» Work to complete
(a) Reproduce the part of the Bruges belltower account that starts with "Did you miss" and goes on through "will have tomorrow.".
(b) Answer these questions from the Bruges belltower account, one per line:
(i) How many bells make up the carillon?
(ii) How often do the carillon bells toll?
(iii) How much does the brass drum that controls the bells weigh?
(c) Continue the Bruges belltower account from its final sentence.

» Extract provided
# # # # #

Did you miss Dispatch One of this adventure? Click here to catch up!

Day Five: Bruges – Quaint Doesn’t Even Begin to Describe Her

Late Afternoon: A Steep Climb and a Giant Music Box

View of Bruges, Belguim from the Belltower

Strengthened by our repast, we are ready to ascend the tower and must say that seeing the clockworks, bells, and the carillon drum that controls the bells is well worth the sore legs we will have tomorrow.

Not to mention the view from the top.

<– We can see where we had lunch from here!

The bells atop the belltower of Bruges, Belgium

The forty seven bells of the carillon toll every fifteen minutes, so we make our first stop at the top and within a minute or two the bells are pealing.

It is certainly an eye, or more appropriately an ear, opening experience, but not as loud as we expected.

The clockworks in the belltower of Bruges, Belgium

As the last of the bells reverberate, we take in the view from all angles before heading down one level to the drum room.

This is where the clockworks tick away, and soon the the nine-ton brass drum (the largest in the world!) that controls the ringing of the bells begins to turn.

# # # # #

» Data

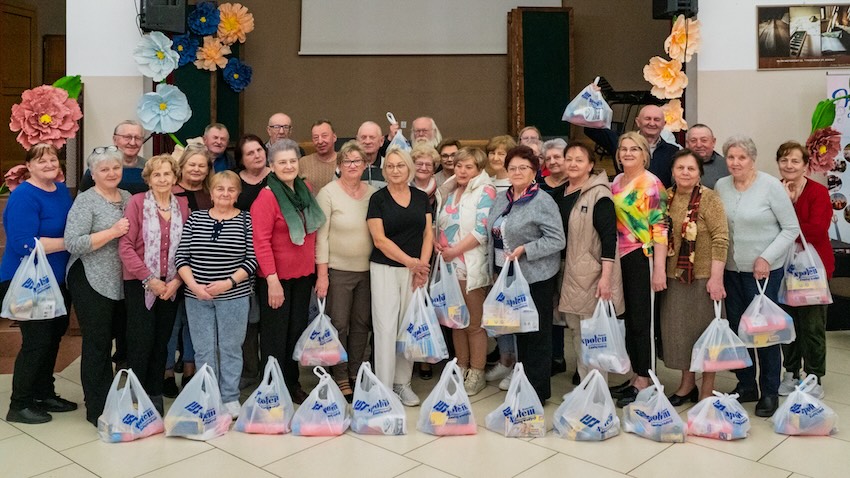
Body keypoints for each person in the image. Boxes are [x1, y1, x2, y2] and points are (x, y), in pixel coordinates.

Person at [715, 135, 799, 417]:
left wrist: (766, 257)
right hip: (731, 271)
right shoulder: (721, 186)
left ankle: (770, 392)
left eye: (742, 157)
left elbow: (791, 229)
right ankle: (747, 385)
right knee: (739, 330)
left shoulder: (770, 186)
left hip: (763, 273)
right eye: (731, 157)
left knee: (764, 333)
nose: (735, 162)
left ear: (753, 159)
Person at [2, 144, 75, 425]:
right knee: (37, 342)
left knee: (52, 339)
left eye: (53, 159)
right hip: (27, 283)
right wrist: (74, 243)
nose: (48, 164)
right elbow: (24, 244)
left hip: (57, 281)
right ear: (28, 166)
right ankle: (19, 404)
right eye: (40, 160)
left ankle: (44, 393)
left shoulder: (60, 193)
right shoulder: (23, 195)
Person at [487, 145, 565, 402]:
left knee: (536, 336)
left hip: (534, 278)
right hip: (506, 277)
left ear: (534, 172)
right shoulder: (502, 198)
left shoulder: (542, 201)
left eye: (524, 168)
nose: (517, 172)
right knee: (517, 334)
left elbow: (557, 240)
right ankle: (522, 385)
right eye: (513, 168)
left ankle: (537, 394)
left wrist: (526, 250)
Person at [177, 171, 258, 418]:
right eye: (219, 189)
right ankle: (208, 394)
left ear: (237, 194)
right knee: (203, 349)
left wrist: (228, 283)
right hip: (197, 296)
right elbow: (181, 257)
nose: (225, 194)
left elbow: (253, 259)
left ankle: (230, 397)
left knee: (231, 347)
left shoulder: (246, 220)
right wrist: (194, 286)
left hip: (234, 295)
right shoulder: (195, 219)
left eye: (230, 189)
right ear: (211, 193)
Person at [251, 139, 325, 404]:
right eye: (282, 162)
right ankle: (271, 387)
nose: (288, 166)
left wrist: (319, 272)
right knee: (274, 336)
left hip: (303, 275)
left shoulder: (305, 189)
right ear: (271, 166)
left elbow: (313, 233)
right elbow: (260, 241)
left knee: (296, 333)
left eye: (292, 161)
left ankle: (292, 384)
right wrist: (271, 280)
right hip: (276, 279)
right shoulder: (267, 197)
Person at [64, 146, 131, 426]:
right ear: (93, 174)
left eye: (115, 168)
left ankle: (121, 398)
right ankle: (97, 407)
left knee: (124, 341)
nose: (111, 173)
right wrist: (112, 233)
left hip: (122, 280)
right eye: (104, 169)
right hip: (90, 278)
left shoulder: (127, 197)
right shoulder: (86, 201)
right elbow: (73, 242)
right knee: (97, 343)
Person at [118, 154, 189, 415]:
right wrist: (150, 279)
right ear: (148, 178)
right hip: (140, 283)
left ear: (175, 178)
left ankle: (154, 391)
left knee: (162, 341)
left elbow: (188, 249)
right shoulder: (137, 203)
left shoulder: (182, 206)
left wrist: (176, 281)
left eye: (167, 174)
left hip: (171, 285)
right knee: (141, 340)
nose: (162, 179)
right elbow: (125, 247)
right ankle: (136, 393)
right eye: (156, 174)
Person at [660, 149, 729, 403]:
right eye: (681, 168)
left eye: (691, 168)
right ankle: (686, 384)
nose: (685, 173)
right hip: (675, 277)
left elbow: (721, 238)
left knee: (707, 337)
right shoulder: (666, 198)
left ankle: (707, 389)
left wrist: (716, 278)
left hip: (703, 278)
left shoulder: (710, 199)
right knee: (680, 335)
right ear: (673, 172)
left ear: (700, 173)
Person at [367, 145, 433, 406]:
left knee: (409, 327)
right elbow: (380, 240)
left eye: (400, 165)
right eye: (390, 166)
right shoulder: (378, 199)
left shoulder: (420, 197)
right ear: (385, 170)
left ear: (409, 168)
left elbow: (429, 233)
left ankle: (402, 383)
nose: (395, 170)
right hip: (385, 269)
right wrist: (411, 263)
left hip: (415, 271)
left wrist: (422, 267)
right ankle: (383, 387)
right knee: (385, 328)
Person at [554, 142, 623, 383]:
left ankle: (595, 388)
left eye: (579, 160)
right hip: (566, 272)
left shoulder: (599, 194)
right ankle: (586, 383)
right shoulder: (560, 191)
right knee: (575, 329)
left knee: (591, 334)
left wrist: (606, 278)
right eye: (569, 159)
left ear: (591, 165)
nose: (572, 164)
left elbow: (608, 238)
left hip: (590, 275)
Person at [608, 132, 669, 408]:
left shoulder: (652, 184)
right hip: (619, 257)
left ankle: (645, 378)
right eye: (624, 149)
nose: (628, 153)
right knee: (628, 319)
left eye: (635, 149)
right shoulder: (615, 182)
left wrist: (659, 270)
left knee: (642, 321)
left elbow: (660, 228)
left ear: (645, 154)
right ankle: (635, 374)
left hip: (641, 257)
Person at [315, 141, 378, 400]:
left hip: (368, 271)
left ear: (366, 165)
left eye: (357, 161)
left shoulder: (373, 193)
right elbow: (321, 237)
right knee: (338, 324)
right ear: (339, 166)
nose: (352, 165)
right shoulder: (328, 193)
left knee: (362, 323)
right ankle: (339, 375)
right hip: (338, 271)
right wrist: (322, 275)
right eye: (347, 161)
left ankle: (355, 371)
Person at [434, 147, 496, 395]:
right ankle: (461, 366)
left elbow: (481, 231)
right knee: (455, 322)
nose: (462, 170)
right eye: (459, 165)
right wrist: (440, 244)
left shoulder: (485, 191)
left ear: (479, 169)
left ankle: (477, 372)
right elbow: (444, 224)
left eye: (468, 167)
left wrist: (454, 250)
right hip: (448, 266)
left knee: (473, 323)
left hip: (469, 266)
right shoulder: (450, 191)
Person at [775, 141, 833, 399]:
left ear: (806, 165)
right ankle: (790, 372)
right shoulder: (773, 189)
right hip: (783, 267)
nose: (789, 166)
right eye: (784, 160)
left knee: (811, 326)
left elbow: (816, 230)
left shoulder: (818, 192)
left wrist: (788, 208)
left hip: (813, 270)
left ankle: (814, 376)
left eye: (795, 161)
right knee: (787, 325)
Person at [163, 144, 214, 397]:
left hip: (202, 269)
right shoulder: (169, 193)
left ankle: (192, 369)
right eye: (191, 164)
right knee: (171, 323)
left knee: (194, 323)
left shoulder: (212, 194)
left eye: (201, 165)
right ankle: (168, 372)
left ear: (208, 170)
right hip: (171, 268)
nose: (196, 169)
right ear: (181, 167)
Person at [233, 134, 270, 390]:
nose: (256, 155)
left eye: (259, 150)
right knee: (247, 319)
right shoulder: (235, 182)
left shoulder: (278, 177)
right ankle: (249, 369)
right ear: (241, 160)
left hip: (271, 258)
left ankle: (270, 370)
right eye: (250, 153)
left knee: (269, 319)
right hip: (241, 256)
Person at [483, 134, 520, 387]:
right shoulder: (486, 183)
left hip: (516, 261)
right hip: (493, 258)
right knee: (499, 315)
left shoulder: (518, 184)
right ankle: (505, 359)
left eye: (502, 153)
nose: (496, 158)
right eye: (492, 152)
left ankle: (517, 365)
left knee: (515, 314)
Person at [584, 105, 679, 187]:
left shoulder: (673, 151)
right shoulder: (620, 142)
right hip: (624, 203)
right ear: (638, 122)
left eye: (657, 119)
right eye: (647, 119)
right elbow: (591, 129)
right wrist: (593, 98)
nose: (652, 123)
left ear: (664, 124)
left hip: (658, 205)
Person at [79, 120, 149, 194]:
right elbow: (81, 199)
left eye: (138, 138)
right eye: (127, 137)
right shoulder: (98, 167)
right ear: (115, 139)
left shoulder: (149, 168)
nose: (132, 143)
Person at [686, 124, 729, 188]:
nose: (699, 145)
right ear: (687, 143)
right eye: (693, 141)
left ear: (713, 142)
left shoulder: (726, 166)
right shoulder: (679, 165)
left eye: (704, 140)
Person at [299, 119, 338, 191]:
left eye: (324, 136)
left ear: (334, 137)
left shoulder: (345, 161)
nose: (320, 141)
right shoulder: (303, 163)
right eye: (316, 137)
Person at [355, 121, 387, 187]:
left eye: (372, 137)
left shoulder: (390, 166)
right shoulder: (348, 166)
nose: (367, 141)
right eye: (363, 137)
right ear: (357, 141)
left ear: (381, 141)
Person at [410, 143, 440, 210]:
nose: (423, 168)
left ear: (433, 169)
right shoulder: (405, 189)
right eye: (419, 164)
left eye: (428, 165)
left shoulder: (439, 191)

# # # # #

» List of answers
(a)
Did you miss Dispatch One of this adventure? Click here to catch up!

Day Five: Bruges – Quaint Doesn’t Even Begin to Describe Her

Late Afternoon: A Steep Climb and a Giant Music Box

View of Bruges, Belguim from the Belltower

Strengthened by our repast, we are ready to ascend the tower and must say that seeing the clockworks, bells, and the carillon drum that controls the bells is well worth the sore legs we will have tomorrow.

(b)
(i) Forty-seven.
(ii) Every fifteen minutes.
(iii) Nine tons.

(c)
The mechanics are like a giant music box.

The cylinder has more than 30,000 holes where pins are arraigned to operate the hammers that strike the carillon bells.

The drum of the belltower in Bruges, Belgium

The huge wheel rotates as the bells ring out, but it only moves about a quarter of a turn.

Four songs are placed onto it, one for each quarter hour, and the pins can be moved and replaced to play different songs whenever it is desired.

We are simply fascinated, but time is running short. We need to scurry, but not too quickly, down the spiral staircase and catch the bus back to the good ship Skadi. Haste must be combined with care because if we started rolling down these stairs, we might never stop!

See more about our adventure in Bruges!

Evening: A Taste of Holland and Belgium

An according player came aboard Viking River Cruises' Longship Skadi for a taste of Holland and Belgium

Back on board we are thrilled to discover that tonight’s dinner is a Taste of Holland and Belgium.

On each cruise, the chef prepares regional favorites from the area we have been sailing through.

On our past Viking excursions we have experienced a Taste of Austria while cruising the Danube, and a Taste of Germany while on the Rhine.

Herring on Viking River Cruises

Tonight we sample several seafood dishes, including the typical Dutch herring, Dutch stew, meat & fish pies, Belgian fries, and even a bitterballen or two.

Fish and meat pies are presented at the Taste of Holland and Belgium on Viking River Cruises

This is all accompanied by Belgian and Dutch beers, and traditional music from the Netherlands. We even spot wooden shoes on crew members!

Night: A Towel Animal! We LOVE Towel Animals!

An elephant towel animal on Viking River Cruises!
Hand made by our wonderful steward, Monika!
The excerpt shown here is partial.